Erwin Johannes Bowien (1899-1972) wird nicht nur als Maler, sondern auch als öffentlicher Intellektueller wahrgenommen, als „Malerphilosoph“. Seine pazifistische Einstellung und seine gesellschaftspolitischen Vorstellungen führten dazu, dass er 1933 Deutschland freiwillig verließ. Er
propagierte ein unbedingter Pazifismus und ein notwendiges Umdenken, eine Abkehr vom Nationalismus hin in Richtung eines gemeinsamen, eines vereinten Europas. Für ihn waren die Weltkriege auch
ein europäischer Bürgerkrieg.
Bowien fand, dass Europa ein neues Narrativ braucht. Eine Rückbesinnung auf die gemeinsamen Wurzeln. Eine Stärkung der allgemeinen BILDUNG im Sinne von
stärkerer Vermittlung von Kunst und Kultur. Ansonsten drohe die Entfremdung der Menschen von Ihren Wurzeln, uninteressierte Bürger, nicht mit dem Gemeinwohl beschäftigt, sondern nur noch mit sich
selbst. Auch die Entwickelung zu einer reinen Konsumgesellschaft empfand er als bedenklich. Es drohe aus den Menschen vornehmlich Konsumenten zu machen.

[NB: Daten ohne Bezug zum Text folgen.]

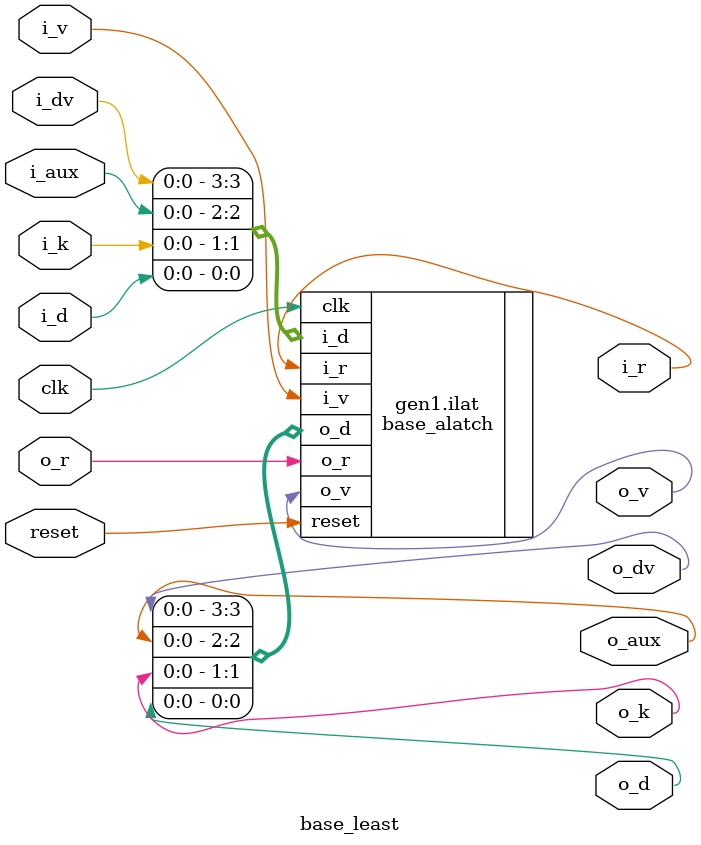
<source format=sv>
/*
 * Copyright 2017 IBM Corporation
 * Licensed to the Apache Software Foundation (ASF) under one
 * or more contributor license agreements.  See the NOTICE file
 * distributed with this work for additional information
 * regarding copyright ownership.  The ASF licenses this file
 * to you under the Apache License, Version 2.0 (the
 * "License"); you may not use this file except in compliance
 * with the License.  You may obtain a copy of the License at
 *
 *     http://www.apache.org/licenses/LICENSE-2.0
 *
 * Unless required by applicable law or agreed to in writing, software
 * distributed under the License is distributed on an "AS IS" BASIS,
 * WITHOUT WARRANTIES OR CONDITIONS OF ANY KIND, either express or implied.
 * See the License for the specific language governing permissions and
 * limitations under the License.
 *
 * Author: Andrew K Martin akmartin@us.ibm.com
 */
 
module base_least#
  (parameter ways=1,
   parameter kw=1, // key width
   parameter dw=1, // data width
   parameter aux_width=1
   )
   (input clk,
    input 		   reset,
    output 		   i_r,
    input 		   i_v,
    input [0:aux_width-1]  i_aux,
    input 		   o_r,
    output 		   o_v,
    
    input [0:ways*kw-1]    i_k,
    input [0:ways*dw-1]    i_d,
    input [0:ways-1] 	   i_dv,
    output [0:kw-1] 	   o_k,
    output [0:dw-1] 	   o_d,
    output 		   o_dv,
    output [0:aux_width-1] o_aux
    );

   generate
      if (ways < 2)
	begin : gen1
	   base_alatch#(.width(1+aux_width+kw+dw)) ilat
	     (.clk(clk),.reset(reset),
	      .i_v(i_v),.i_r(i_r),.i_d({i_dv,i_aux,i_k,i_d}),
	      .o_v(o_v),.o_r(o_r),.o_d({o_dv,o_aux,o_k,o_d})
	      );
	end
      else
	begin : gen2
	   localparam w0 = ways/2;
	   localparam w1 = ways-w0;
	   wire [0:kw-1] s1_k0, s1_k1;
	   wire [0:dw-1] s1_d0, s1_d1;
	   wire  	 s1_dv0, s1_dv1;
	   wire 	 s1_v, s1_r;
	   wire [0:aux_width-1] s1_aux;
	   if (ways == 2)
	     begin : gen3
		assign s1_aux = i_aux;
		assign {s1_k0,s1_k1} = i_k;
		assign {s1_d0,s1_d1} = i_d;
		assign {s1_dv0,s1_dv1} = i_dv;
		assign s1_v = i_v;
		assign i_r = s1_r;
	     end
	   else
	     begin : gen4
		wire [0:1] s0_v, s0_r, s1a_v, s1a_r;
		base_acombine#(.ni(1),.no(2)) icmb0(.i_v(i_v),.i_r(i_r),.o_v(s0_v),.o_r(s0_r));
	   	base_least#(.ways(w0),.kw(kw),.dw(dw),.aux_width(aux_width)) i0
		  (.clk(clk),.reset(reset),
		   .i_v(s0_v[0] ), .i_r(s0_r[0]), .i_k(i_k[0:w0*kw-1]),.i_d(i_d[0:w0*dw-1]),.i_dv(i_dv[0:w0-1]),.i_aux(i_aux),
		   .o_v(s1a_v[0]), .o_r(s1a_r[0]),  .o_k(s1_k0),   .o_d(s1_d0),.o_dv(s1_dv0),.o_aux(s1_aux));
		base_least#(.ways(w1),.kw(kw),.dw(dw)) i1
		  (.clk(clk),.reset(reset),
		   .i_v(s0_v[1]),.i_r(s0_r[1]), .i_k(i_k[w0*kw:ways*kw-1]),.i_d(i_d[w0*dw:ways*dw-1]),.i_dv(i_dv[w0:ways-1]),.i_aux(1'b0),
		   .o_v(s1a_v[1]),.o_r(s1a_r[1]), .o_k(s1_k1),   .o_d(s1_d1),.o_dv(s1_dv1),.o_aux());
		base_acombine#(.ni(2),.no(1)) icmb1(.i_v(s1a_v),.i_r(s1a_r),.o_v(s1_v),.o_r(s1_r));
	     end // block: gen4

	   wire s1_sel0 = s1_dv0 & ((s1_k0 < s1_k1) | ~s1_dv1);
	   wire [0:kw-1] s1_k = s1_sel0 ? s1_k0 : s1_k1;
	   wire [0:dw-1] s1_d = s1_sel0 ? s1_d0 : s1_d1;
	   wire 	 s1_dv = s1_dv0 | s1_dv1;
	   base_alatch#(.width(1+aux_width+kw+dw)) is1_lat0
	     (.clk(clk),.reset(reset),
	      .i_v(s1_v),.i_r(s1_r),.i_d({s1_dv,s1_aux,s1_k,s1_d}),
	      .o_v(o_v),.o_r(o_r),.o_d({o_dv,o_aux,o_k,o_d})
	      );
	end // block: gen2
   endgenerate
endmodule // base_least


</source>
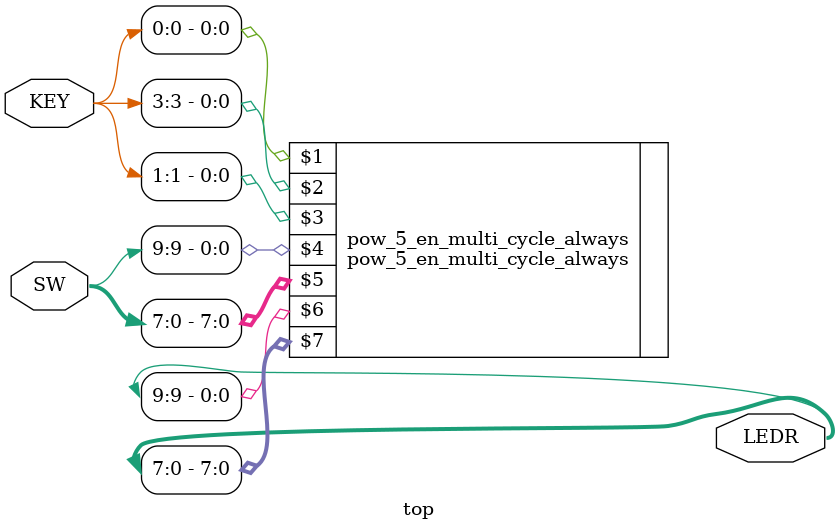
<source format=v>

module top (SW, KEY, LEDR);

	 input wire [9:0] SW;        // DE-series switches
    input wire [3:0] KEY;       // DE-series pushbuttons
	 
	 output wire [9:0] LEDR;     // DE-series LEDs   

    pow_5_en_multi_cycle_always pow_5_en_multi_cycle_always (KEY[0], KEY[3], KEY[1], SW[9], SW[7:0], LEDR[9], LEDR[7:0]);

endmodule


</source>
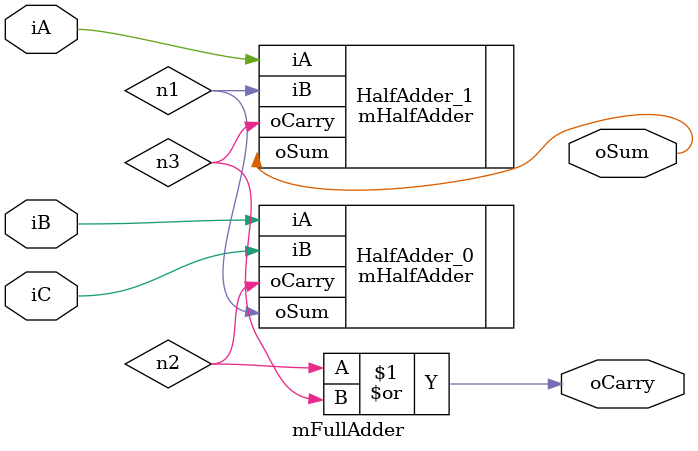
<source format=v>
module mFullAdder(input iA,
								input iB,
								input iC,
								output oSum,
								output oCarry);
							
wire n1, n2, n3;

mHalfAdder HalfAdder_0 (.iA(iB), .iB(iC), .oSum(n1), .oCarry(n2));
mHalfAdder HalfAdder_1 (.iA(iA), .iB(n1), .oSum(oSum), .oCarry(n3));
or OR(oCarry, n2, n3);

endmodule
</source>
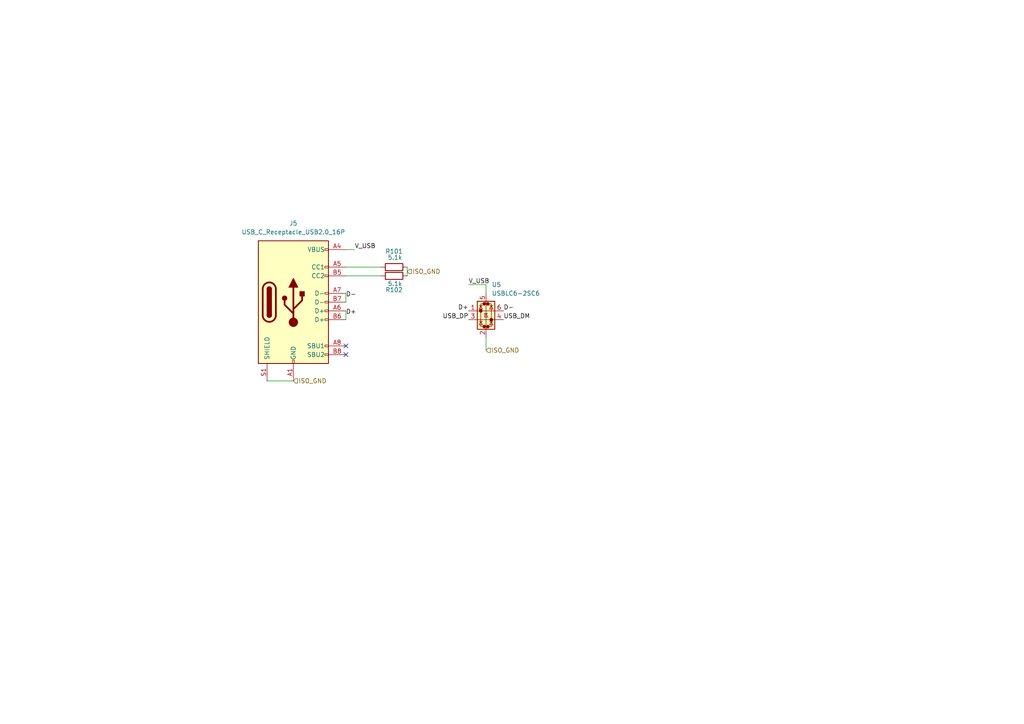
<source format=kicad_sch>
(kicad_sch
	(version 20231120)
	(generator "eeschema")
	(generator_version "8.0")
	(uuid "9641e35d-51a4-4ad6-93fa-b236115b1819")
	(paper "A4")
	
	(no_connect
		(at 100.33 102.87)
		(uuid "35feb24f-fcb7-4b2c-b240-7206813868c6")
	)
	(no_connect
		(at 100.33 100.33)
		(uuid "b6a17236-cc49-49a2-8ed6-8dff57bdfc28")
	)
	(wire
		(pts
			(xy 100.33 90.17) (xy 100.33 92.71)
		)
		(stroke
			(width 0)
			(type default)
		)
		(uuid "15c3e885-08c8-442e-a407-d2f0c8d89c6c")
	)
	(wire
		(pts
			(xy 140.97 85.09) (xy 140.97 82.55)
		)
		(stroke
			(width 0)
			(type default)
		)
		(uuid "174eca61-ae97-4489-a90b-0b26525d2c79")
	)
	(wire
		(pts
			(xy 100.33 77.47) (xy 110.49 77.47)
		)
		(stroke
			(width 0)
			(type default)
		)
		(uuid "2b7464ee-7720-4c8c-9fd3-9094d30793fc")
	)
	(wire
		(pts
			(xy 100.33 72.39) (xy 102.87 72.39)
		)
		(stroke
			(width 0)
			(type default)
		)
		(uuid "3766f4bc-61d3-42e4-aa4c-f6541a0dd021")
	)
	(wire
		(pts
			(xy 118.11 77.47) (xy 118.11 80.01)
		)
		(stroke
			(width 0)
			(type default)
		)
		(uuid "408d2a13-7e4a-4c3c-bc85-f5e6323a5f25")
	)
	(wire
		(pts
			(xy 135.89 82.55) (xy 140.97 82.55)
		)
		(stroke
			(width 0)
			(type default)
		)
		(uuid "bd2f2697-0afc-4a87-add6-88042a90c53c")
	)
	(wire
		(pts
			(xy 100.33 85.09) (xy 100.33 87.63)
		)
		(stroke
			(width 0)
			(type default)
		)
		(uuid "bef24ed5-4c4e-4260-b165-6bc6d36f5029")
	)
	(wire
		(pts
			(xy 77.47 110.49) (xy 85.09 110.49)
		)
		(stroke
			(width 0)
			(type default)
		)
		(uuid "e0156460-4bc8-46e8-bce8-1d6bb4e9c51d")
	)
	(wire
		(pts
			(xy 140.97 97.79) (xy 140.97 101.6)
		)
		(stroke
			(width 0)
			(type default)
		)
		(uuid "e4747825-dca4-4ad8-9929-44270f0e8010")
	)
	(wire
		(pts
			(xy 100.33 80.01) (xy 110.49 80.01)
		)
		(stroke
			(width 0)
			(type default)
		)
		(uuid "ff5b5921-d7e9-4c5c-aad6-d141b3eae123")
	)
	(label "V_USB"
		(at 135.89 82.55 0)
		(fields_autoplaced yes)
		(effects
			(font
				(size 1.27 1.27)
			)
			(justify left bottom)
		)
		(uuid "415dd9d0-e4b8-43ac-8aee-51f5f2338614")
	)
	(label "USB_DP"
		(at 135.89 92.71 180)
		(fields_autoplaced yes)
		(effects
			(font
				(size 1.27 1.27)
			)
			(justify right bottom)
		)
		(uuid "798c7adf-360b-4d9f-9ba0-79ee3c3aa9a7")
	)
	(label "D-"
		(at 100.33 86.36 0)
		(fields_autoplaced yes)
		(effects
			(font
				(size 1.27 1.27)
			)
			(justify left bottom)
		)
		(uuid "79b4414b-e6ae-4221-b543-dfa300759540")
	)
	(label "D-"
		(at 146.05 90.17 0)
		(fields_autoplaced yes)
		(effects
			(font
				(size 1.27 1.27)
			)
			(justify left bottom)
		)
		(uuid "7a591e03-56c3-4c92-b5c2-4fbc5184bcd2")
	)
	(label "D+"
		(at 135.89 90.17 180)
		(fields_autoplaced yes)
		(effects
			(font
				(size 1.27 1.27)
			)
			(justify right bottom)
		)
		(uuid "83748812-127c-474e-ba5f-4ff93f02428a")
	)
	(label "USB_DM"
		(at 146.05 92.71 0)
		(fields_autoplaced yes)
		(effects
			(font
				(size 1.27 1.27)
			)
			(justify left bottom)
		)
		(uuid "8e94722f-c3ab-49a2-924d-301d3da06072")
	)
	(label "D+"
		(at 100.33 91.44 0)
		(fields_autoplaced yes)
		(effects
			(font
				(size 1.27 1.27)
			)
			(justify left bottom)
		)
		(uuid "bd8667a7-9f22-4aac-8290-0be765a5e69d")
	)
	(label "V_USB"
		(at 102.87 72.39 0)
		(fields_autoplaced yes)
		(effects
			(font
				(size 1.27 1.27)
			)
			(justify left bottom)
		)
		(uuid "f5fea413-276b-425d-add1-799d96f38999")
	)
	(hierarchical_label "ISO_GND"
		(shape input)
		(at 118.11 78.74 0)
		(fields_autoplaced yes)
		(effects
			(font
				(size 1.27 1.27)
			)
			(justify left)
		)
		(uuid "b2177879-b23a-4c3b-856e-0d49c6ef913f")
	)
	(hierarchical_label "ISO_GND"
		(shape input)
		(at 140.97 101.6 0)
		(fields_autoplaced yes)
		(effects
			(font
				(size 1.27 1.27)
			)
			(justify left)
		)
		(uuid "b426ec65-def0-427c-9e97-d44c18dacf59")
	)
	(hierarchical_label "ISO_GND"
		(shape input)
		(at 85.09 110.49 0)
		(fields_autoplaced yes)
		(effects
			(font
				(size 1.27 1.27)
			)
			(justify left)
		)
		(uuid "ea5b6302-9b38-4dca-87ba-11c92c7f96d3")
	)
	(symbol
		(lib_id "Power_Protection:USBLC6-2SC6")
		(at 140.97 90.17 0)
		(unit 1)
		(exclude_from_sim no)
		(in_bom yes)
		(on_board yes)
		(dnp no)
		(fields_autoplaced yes)
		(uuid "5b49ac66-746b-4437-9196-abead6fe11ba")
		(property "Reference" "U5"
			(at 142.6211 82.55 0)
			(effects
				(font
					(size 1.27 1.27)
				)
				(justify left)
			)
		)
		(property "Value" "USBLC6-2SC6"
			(at 142.6211 85.09 0)
			(effects
				(font
					(size 1.27 1.27)
				)
				(justify left)
			)
		)
		(property "Footprint" "Package_TO_SOT_SMD:SOT-23-6"
			(at 142.24 96.52 0)
			(effects
				(font
					(size 1.27 1.27)
					(italic yes)
				)
				(justify left)
				(hide yes)
			)
		)
		(property "Datasheet" "https://www.st.com/resource/en/datasheet/usblc6-2.pdf"
			(at 142.24 98.425 0)
			(effects
				(font
					(size 1.27 1.27)
				)
				(justify left)
				(hide yes)
			)
		)
		(property "Description" "Very low capacitance ESD protection diode, 2 data-line, SOT-23-6"
			(at 140.97 90.17 0)
			(effects
				(font
					(size 1.27 1.27)
				)
				(hide yes)
			)
		)
		(pin "4"
			(uuid "ea676092-3b68-453b-b0e3-4e3a34512d96")
		)
		(pin "1"
			(uuid "cf18a39e-5123-42df-9ef1-dc60ada61a8a")
		)
		(pin "5"
			(uuid "f3180898-c925-4330-81b6-94b77ffeb9f4")
		)
		(pin "6"
			(uuid "a67e963f-c604-4daf-abfd-44b37a29ba88")
		)
		(pin "3"
			(uuid "caf8d8f4-18d0-4fdf-a491-dae9552fb37a")
		)
		(pin "2"
			(uuid "11b3445a-3f09-49ff-b6ed-ae22516a1cac")
		)
		(instances
			(project "Maker_Motor"
				(path "/3c01c5e5-b584-4f51-a03f-dfc47f784e27/8a44d348-69b1-492e-85e3-33388513003b"
					(reference "U5")
					(unit 1)
				)
			)
		)
	)
	(symbol
		(lib_id "Device:R")
		(at 114.3 80.01 90)
		(unit 1)
		(exclude_from_sim no)
		(in_bom yes)
		(on_board yes)
		(dnp no)
		(uuid "9749fcac-84ab-44df-bdc0-c3568788f41e")
		(property "Reference" "R102"
			(at 114.3 84.074 90)
			(effects
				(font
					(size 1.27 1.27)
				)
			)
		)
		(property "Value" "5.1k"
			(at 114.554 82.296 90)
			(effects
				(font
					(size 1.27 1.27)
				)
			)
		)
		(property "Footprint" "Resistor_SMD:R_0402_1005Metric"
			(at 114.3 81.788 90)
			(effects
				(font
					(size 1.27 1.27)
				)
				(hide yes)
			)
		)
		(property "Datasheet" "~"
			(at 114.3 80.01 0)
			(effects
				(font
					(size 1.27 1.27)
				)
				(hide yes)
			)
		)
		(property "Description" "Resistor"
			(at 114.3 80.01 0)
			(effects
				(font
					(size 1.27 1.27)
				)
				(hide yes)
			)
		)
		(pin "1"
			(uuid "aeaf0184-c93f-4a5f-8ab3-6ea96a5387b1")
		)
		(pin "2"
			(uuid "21f83f82-405c-4030-9a75-876d2557f5bd")
		)
		(instances
			(project "Maker_Motor"
				(path "/3c01c5e5-b584-4f51-a03f-dfc47f784e27/8a44d348-69b1-492e-85e3-33388513003b"
					(reference "R102")
					(unit 1)
				)
			)
		)
	)
	(symbol
		(lib_id "Connector:USB_C_Receptacle_USB2.0_16P")
		(at 85.09 87.63 0)
		(unit 1)
		(exclude_from_sim no)
		(in_bom yes)
		(on_board yes)
		(dnp no)
		(fields_autoplaced yes)
		(uuid "ad52218e-9886-4978-8de8-2aee9bacf9d6")
		(property "Reference" "J5"
			(at 85.09 64.77 0)
			(effects
				(font
					(size 1.27 1.27)
				)
			)
		)
		(property "Value" "USB_C_Receptacle_USB2.0_16P"
			(at 85.09 67.31 0)
			(effects
				(font
					(size 1.27 1.27)
				)
			)
		)
		(property "Footprint" "Connector_USB:USB_C_Receptacle_HRO_TYPE-C-31-M-12"
			(at 88.9 87.63 0)
			(effects
				(font
					(size 1.27 1.27)
				)
				(hide yes)
			)
		)
		(property "Datasheet" "https://www.usb.org/sites/default/files/documents/usb_type-c.zip"
			(at 88.9 87.63 0)
			(effects
				(font
					(size 1.27 1.27)
				)
				(hide yes)
			)
		)
		(property "Description" "USB 2.0-only 16P Type-C Receptacle connector"
			(at 85.09 87.63 0)
			(effects
				(font
					(size 1.27 1.27)
				)
				(hide yes)
			)
		)
		(pin "A7"
			(uuid "e0b9c8a3-890a-4b35-b53d-d836f525d436")
		)
		(pin "S1"
			(uuid "cb4a1b2e-20e8-47b7-a87f-41c5130dc24e")
		)
		(pin "B8"
			(uuid "58dedb72-b23e-45f3-a788-de1474dd6aaa")
		)
		(pin "A6"
			(uuid "2b50a2bb-7e1f-4641-897d-fb9004d6c338")
		)
		(pin "B4"
			(uuid "37bb7e4a-cc49-43c9-abaf-26681eb0645c")
		)
		(pin "A9"
			(uuid "4950f542-df19-46f4-bf25-8764b2b4bf0b")
		)
		(pin "B7"
			(uuid "83f88078-f4e9-4608-a9fd-d077eab77268")
		)
		(pin "B5"
			(uuid "28c41ade-63c1-4128-93f6-2256c67663e6")
		)
		(pin "A1"
			(uuid "192eca59-bffa-404e-8670-8f71c2764cda")
		)
		(pin "A8"
			(uuid "39d3d3f8-f444-4cca-87f0-fed56bd9fd79")
		)
		(pin "A12"
			(uuid "66dbd1d6-e569-47d4-980f-aaff5d7dd83d")
		)
		(pin "A4"
			(uuid "9857c122-cf5b-49f3-852e-ad90eec3a3ff")
		)
		(pin "B9"
			(uuid "e3ec1072-7b03-4c73-bdca-c755768efb19")
		)
		(pin "B6"
			(uuid "70bd61b7-d355-4d1d-a125-9a9a35a4c75c")
		)
		(pin "A5"
			(uuid "64f5ec79-9d08-44f3-944a-805bb8e4da28")
		)
		(pin "B12"
			(uuid "9602624a-f687-4077-a782-1dfc53aa08d1")
		)
		(pin "B1"
			(uuid "6f2d9af6-d021-42e2-bdde-ac6f4b85e5cf")
		)
		(instances
			(project "Maker_Motor"
				(path "/3c01c5e5-b584-4f51-a03f-dfc47f784e27/8a44d348-69b1-492e-85e3-33388513003b"
					(reference "J5")
					(unit 1)
				)
			)
		)
	)
	(symbol
		(lib_id "Device:R")
		(at 114.3 77.47 90)
		(unit 1)
		(exclude_from_sim no)
		(in_bom yes)
		(on_board yes)
		(dnp no)
		(uuid "f05e61b7-4fae-48f1-9a41-1709bc5e39e6")
		(property "Reference" "R101"
			(at 114.3 72.898 90)
			(effects
				(font
					(size 1.27 1.27)
				)
			)
		)
		(property "Value" "5.1k"
			(at 114.554 74.676 90)
			(effects
				(font
					(size 1.27 1.27)
				)
			)
		)
		(property "Footprint" "Resistor_SMD:R_0402_1005Metric"
			(at 114.3 79.248 90)
			(effects
				(font
					(size 1.27 1.27)
				)
				(hide yes)
			)
		)
		(property "Datasheet" "~"
			(at 114.3 77.47 0)
			(effects
				(font
					(size 1.27 1.27)
				)
				(hide yes)
			)
		)
		(property "Description" "Resistor"
			(at 114.3 77.47 0)
			(effects
				(font
					(size 1.27 1.27)
				)
				(hide yes)
			)
		)
		(pin "1"
			(uuid "101ccabd-989c-47ba-8dfb-167539857934")
		)
		(pin "2"
			(uuid "ef3c4a55-d427-4c43-b09f-86ebc04dac5d")
		)
		(instances
			(project "Maker_Motor"
				(path "/3c01c5e5-b584-4f51-a03f-dfc47f784e27/8a44d348-69b1-492e-85e3-33388513003b"
					(reference "R101")
					(unit 1)
				)
			)
		)
	)
)
</source>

Der letzte große Schaffenszyklus seines Lebens – die Darstellung des Rheins von den Quellen in den Alpen bis zu seinen Mündungen in der Nordsee – war eine bewusste
selbstgewählte Aufgabe, um sein europäisches Bewusstsein, seine europäische Gesinnung zum Ausdruck zu bringen, war doch der Rhein für ihn, die europäische Lebensader schlechthin. Er, der
rastlos Malende, ein selbstbewusst seinen Weg ziehender Einsamer in der absolutistischen Kunstlandschaft seiner Zeit, die nur die ungegenständliche Malerei gelten ließ. Der dies aber als
Philosoph annahm und immer nach vorne schaute. Immer mit tiefer Menschenliebe, völliger geistiger Unabhängigkeit und ein Humor wie von Homer. Erwin Bowien
war ein glänzender und unterhaltsamer Erzähler und ein leidenschaftlicher Diskussionspartner. Allen ist er als liebenswerter und fröhlicher Mensch in Erinnerung geblieben.
Das Leben eines Künstlers, ist eine lange Erfahrung, ein schönes Spiel, das zwischen Geist und Welt gespielt wird.